:: Work to be completed ::
Count every line below that contains "into", then state the total with no other output.

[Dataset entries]
<<<<
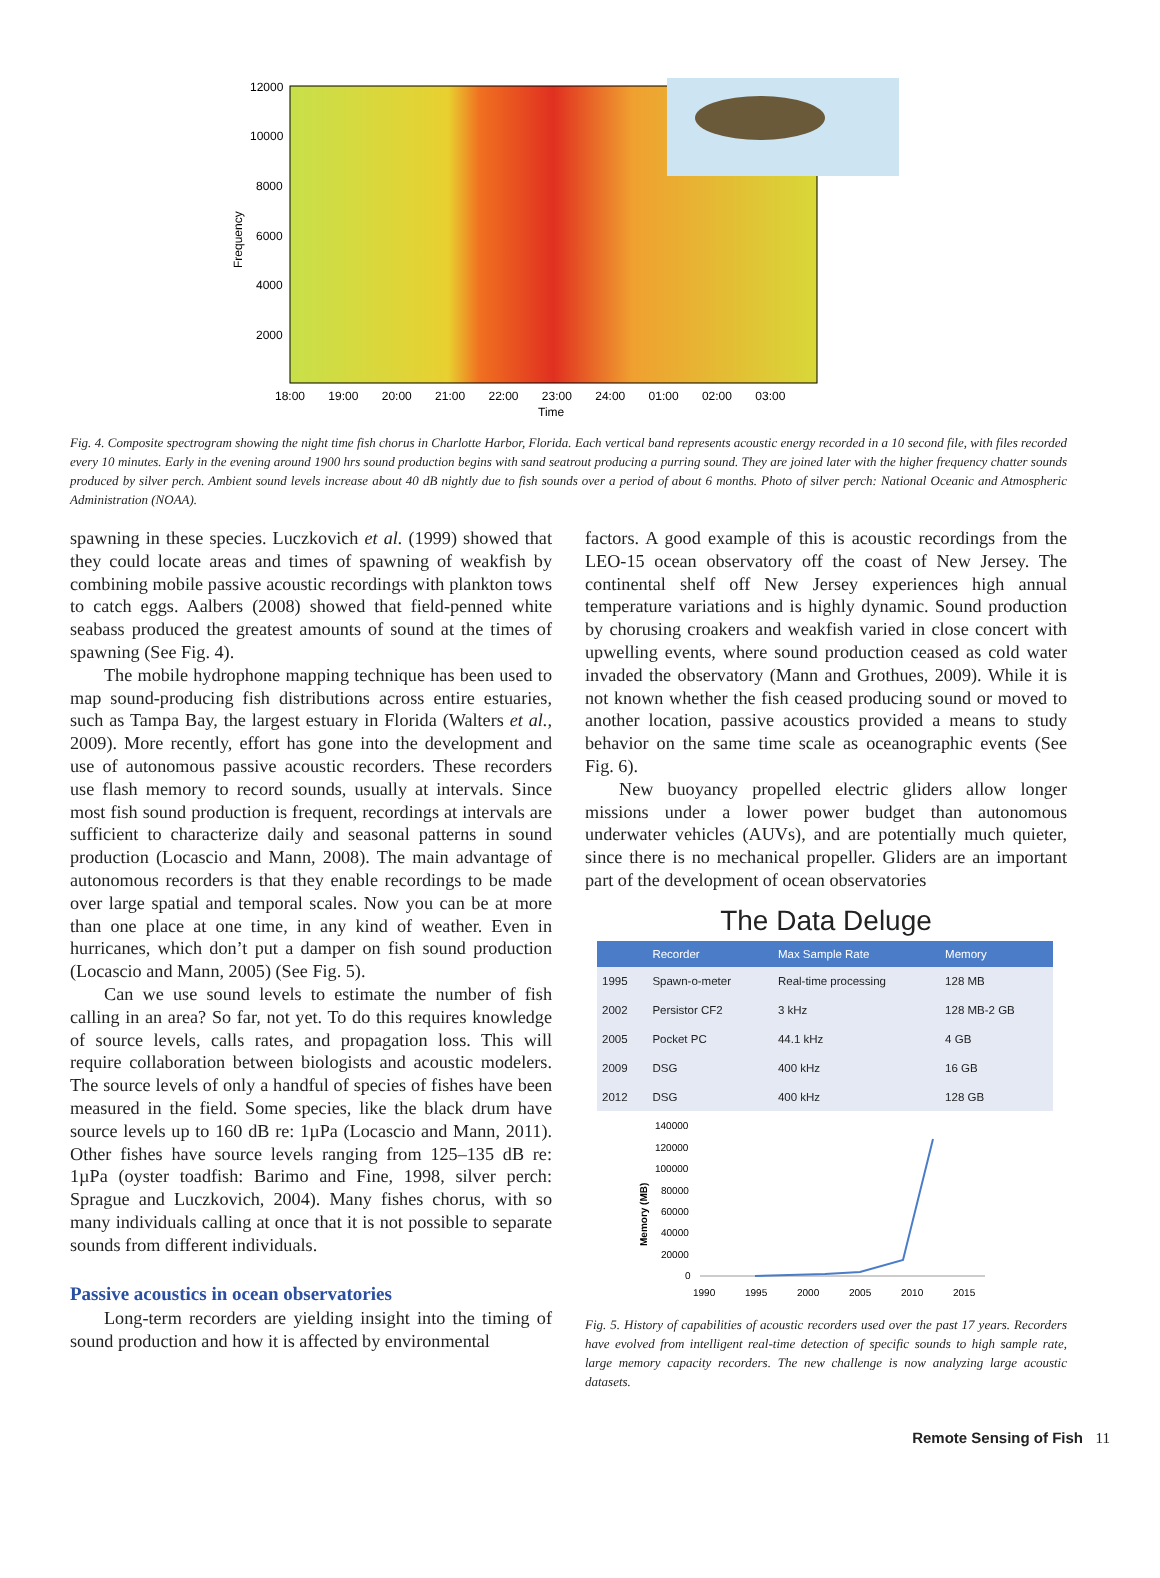12000
10000
8000
6000
4000
2000
Frequency
18:00 19:00 20:00 21:00 22:00 23:00 24:00 01:00 02:00 03:00
Time
Fig. 4. Composite spectrogram showing the night time fish chorus in Charlotte Harbor, Florida. Each vertical band represents acoustic energy recorded in a 10 second file, with files recorded every 10 minutes. Early in the evening around 1900 hrs sound production begins with sand seatrout producing a purring sound. They are joined later with the higher frequency chatter sounds produced by silver perch. Ambient sound levels increase about 40 dB nightly due to fish sounds over a period of about 6 months. Photo of silver perch: National Oceanic and Atmospheric Administration (NOAA).
spawning in these species. Luczkovich et al. (1999) showed that they could locate areas and times of spawning of weakfish by combining mobile passive acoustic recordings with plankton tows to catch eggs. Aalbers (2008) showed that field-penned white seabass produced the greatest amounts of sound at the times of spawning (See Fig. 4).
The mobile hydrophone mapping technique has been used to map sound-producing fish distributions across entire estuaries, such as Tampa Bay, the largest estuary in Florida (Walters et al., 2009). More recently, effort has gone into the development and use of autonomous passive acoustic recorders. These recorders use flash memory to record sounds, usually at intervals. Since most fish sound production is frequent, recordings at intervals are sufficient to characterize daily and seasonal patterns in sound production (Locascio and Mann, 2008). The main advantage of autonomous recorders is that they enable recordings to be made over large spatial and temporal scales. Now you can be at more than one place at one time, in any kind of weather. Even in hurricanes, which don’t put a damper on fish sound production (Locascio and Mann, 2005) (See Fig. 5).
Can we use sound levels to estimate the number of fish calling in an area? So far, not yet. To do this requires knowledge of source levels, calls rates, and propagation loss. This will require collaboration between biologists and acoustic modelers. The source levels of only a handful of species of fishes have been measured in the field. Some species, like the black drum have source levels up to 160 dB re: 1µPa (Locascio and Mann, 2011). Other fishes have source levels ranging from 125–135 dB re: 1µPa (oyster toadfish: Barimo and Fine, 1998, silver perch: Sprague and Luczkovich, 2004). Many fishes chorus, with so many individuals calling at once that it is not possible to separate sounds from different individuals.
Passive acoustics in ocean observatories
Long-term recorders are yielding insight into the timing of sound production and how it is affected by environmental
factors. A good example of this is acoustic recordings from the LEO-15 ocean observatory off the coast of New Jersey. The continental shelf off New Jersey experiences high annual temperature variations and is highly dynamic. Sound production by chorusing croakers and weakfish varied in close concert with upwelling events, where sound production ceased as cold water invaded the observatory (Mann and Grothues, 2009). While it is not known whether the fish ceased producing sound or moved to another location, passive acoustics provided a means to study behavior on the same time scale as oceanographic events (See Fig. 6).
New buoyancy propelled electric gliders allow longer missions under a lower power budget than autonomous underwater vehicles (AUVs), and are potentially much quieter, since there is no mechanical propeller. Gliders are an important part of the development of ocean observatories
The Data Deluge
| | Recorder | Max Sample Rate | Memory |
| --- | --- | --- | --- |
| 1995 | Spawn-o-meter | Real-time processing | 128 MB |
| 2002 | Persistor CF2 | 3 kHz | 128 MB-2 GB |
| 2005 | Pocket PC | 44.1 kHz | 4 GB |
| 2009 | DSG | 400 kHz | 16 GB |
| 2012 | DSG | 400 kHz | 128 GB |
140000
120000
100000
80000
60000
40000
20000
0
Memory (MB)
1990
1995
2000
2005
2010
2015
Fig. 5. History of capabilities of acoustic recorders used over the past 17 years. Recorders have evolved from intelligent real-time detection of specific sounds to high sample rate, large memory capacity recorders. The new challenge is now analyzing large acoustic datasets.
Remote Sensing of Fish 11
>>>>
:: Answer box ::
2